LAG Hamm, Beschluss vom 23.03.2015 - 14 Ta 121/15
Fundstelle
openJur 2015, 15098
  • Rkr:

Die Zustellung einer Aufforderung zur Mitwirkung im Nachprüfungsverfahren ist nicht ordnungsgemäß, wenn sie lediglich in einem von mehreren Prozesskostenhilfeverfahren einer Partei erfolgt und aus dem Inhalt der Aufforderung und weiteren zugestellten Schreiben des Gerichts nicht deutlich wird, dass die Nachprüfung in allen Verfahren erfolgen soll.

Tenor

Auf die sofortige Beschwerde des Klägers wird der Beschluss des Arbeitsgerichts Arnsberg vom 30. Januar 2015 (1 Ca 435/14) aufgehoben.

Es verbleibt bei der durch Beschluss des Arbeitsgerichts Arnsberg vom 23. Juli 2014 bewilligten Prozesskostenhilfe ohne Zahlungsanordnung.

(Gespeicherte Einträge)
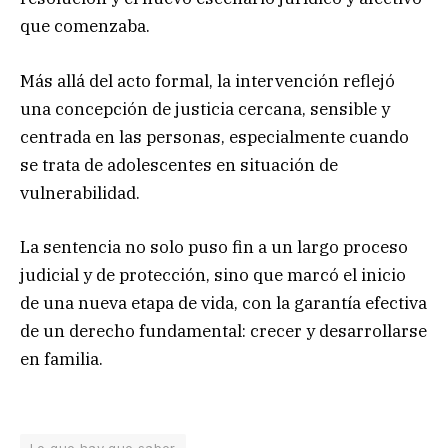
que comenzaba.
Más allá del acto formal, la intervención reflejó
una concepción de justicia cercana, sensible y
centrada en las personas, especialmente cuando
se trata de adolescentes en situación de
vulnerabilidad.
La sentencia no solo puso fin a un largo proceso
judicial y de protección, sino que marcó el inicio
de una nueva etapa de vida, con la garantía efectiva
de un derecho fundamental: crecer y desarrollarse
en familia.
Lo que hay que saber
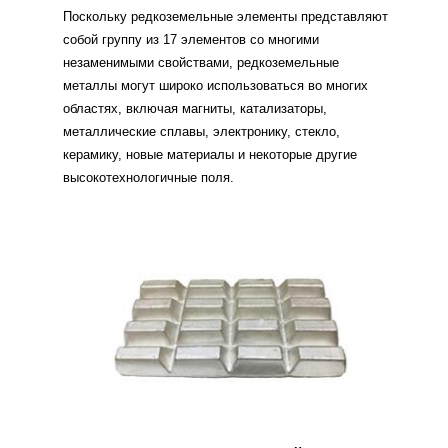
Поскольку редкоземельные элементы представляют
собой группу из 17 элементов со многими
незаменимыми свойствами, редкоземельные
металлы могут широко использоваться во многих
областях, включая магниты, катализаторы,
металлические сплавы, электронику, стекло,
керамику, новые материалы и некоторые другие
высокотехнологичные поля.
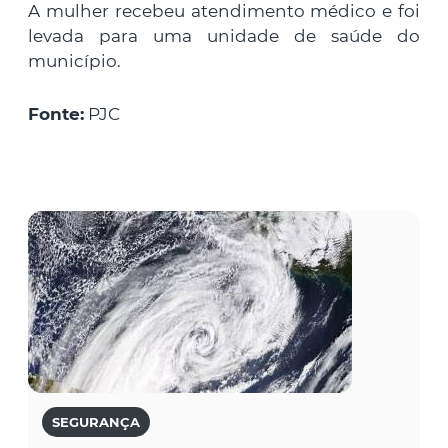
A mulher recebeu atendimento médico e foi
levada para uma unidade de saúde do
município.
Fonte:
PJC
SEGURANÇA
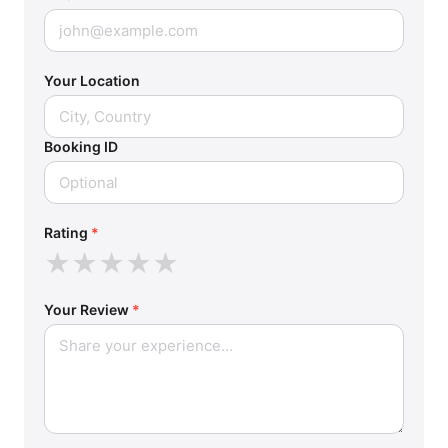
Your Location
Booking ID
Rating
*
★
★
★
★
★
Your Review
*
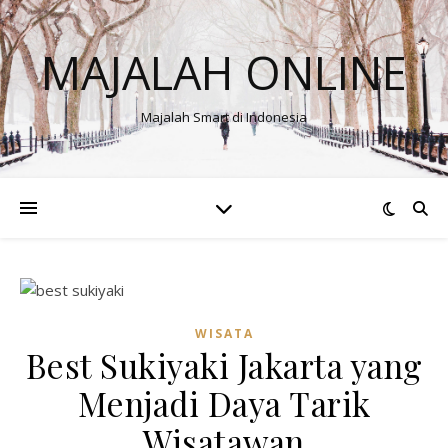
MAJALAH ONLINE
Majalah Smart di Indonesia
WISATA
Best Sukiyaki Jakarta yang
Menjadi Daya Tarik
Wisatawan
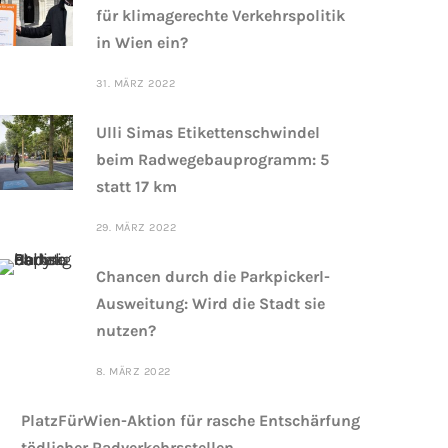
für klimagerechte Verkehrspolitik
in Wien ein?
31. MÄRZ 2022
Ulli Simas Etikettenschwindel
beim Radwegebauprogramm: 5
statt 17 km
29. MÄRZ 2022
Chancen durch die Parkpickerl-
Ausweitung: Wird die Stadt sie
nutzen?
8. MÄRZ 2022
PlatzFürWien-Aktion für rasche Entschärfung
tödlicher Radverkehrsstellen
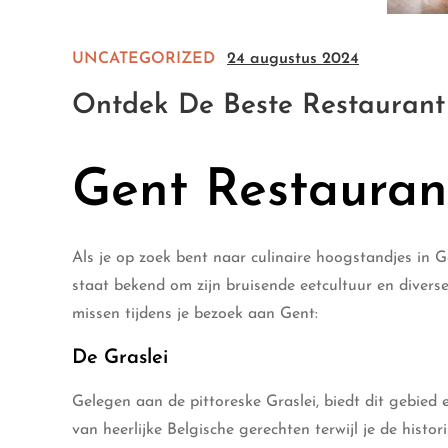
UNCATEGORIZED
24 augustus 2024
Ontdek De Beste Restaurant 
Gent Restauran
Als je op zoek bent naar culinaire hoogstandjes in Ge
staat bekend om zijn bruisende eetcultuur en diverse
missen tijdens je bezoek aan Gent:
De Graslei
Gelegen aan de pittoreske Graslei, biedt dit gebied 
van heerlijke Belgische gerechten terwijl je de histo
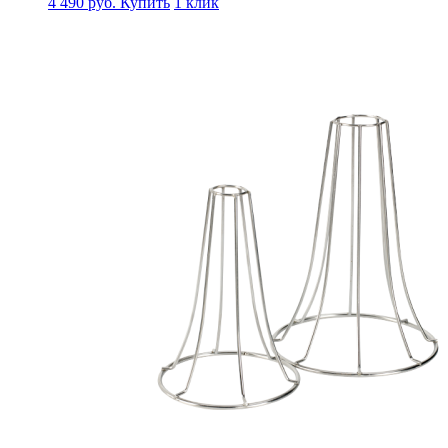
4 490
руб.
Купить
1 клик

*ARBEITSANWEISUNG 1*.
Beantworten Sie anhand des Beschlussauszugs:
(a) Welches Gericht hat den Beschluss vom 23.03.2015 erlassen?
(b) Auf wessen sofortige Beschwerde hin wird der Beschluss des Arbeitsgerichts Arnsberg aufgehoben?
(c) Von welchem Datum ist der aufgehobene Beschluss des Arbeitsgerichts Arnsberg?
*ARBEITSANWEISUNG 2*. Übertragen Sie bitte die Zeilen der Auflistung in eine Markdown-Tabelle mit den Spalten „Nr.“ und „Zeile“, ohne Leerzeilen: Beginnen Sie bei der Zeile, die „UNCATEGORIZED“ enthält, und hören Sie nach der letzten Zeile der Auflistung auf. Lassen Sie die Bilder in der Tabelle weg.

*MUSTERLÖSUNG 1*.
(a) Das LAG Hamm.
(b) Auf die sofortige Beschwerde des Klägers.
(c) Vom 30. Januar 2015 (1 Ca 435/14).

*MUSTERLÖSUNG 2*.
| Nr. | Zeile |
|---|---|
| 1 | UNCATEGORIZED |
| 2 | 24 augustus 2024 |
| 3 | Ontdek De Beste Restaurant  |
| 4 | Gent Restauran |
| 5 | Als je op zoek bent naar culinaire hoogstandjes in Ge |
| 6 | staat bekend om zijn bruisende eetcultuur en diverse |
| 7 | missen tijdens je bezoek aan Gent: |
| 8 | De Graslei |
| 9 | Gelegen aan de pittoreske Graslei, biedt dit gebied  |
| 10 | van heerlijke Belgische gerechten terwijl je de histo |
| 11 | 4 490 |
| 12 | руб. |
| 13 | Купить |
| 14 | 1 клик |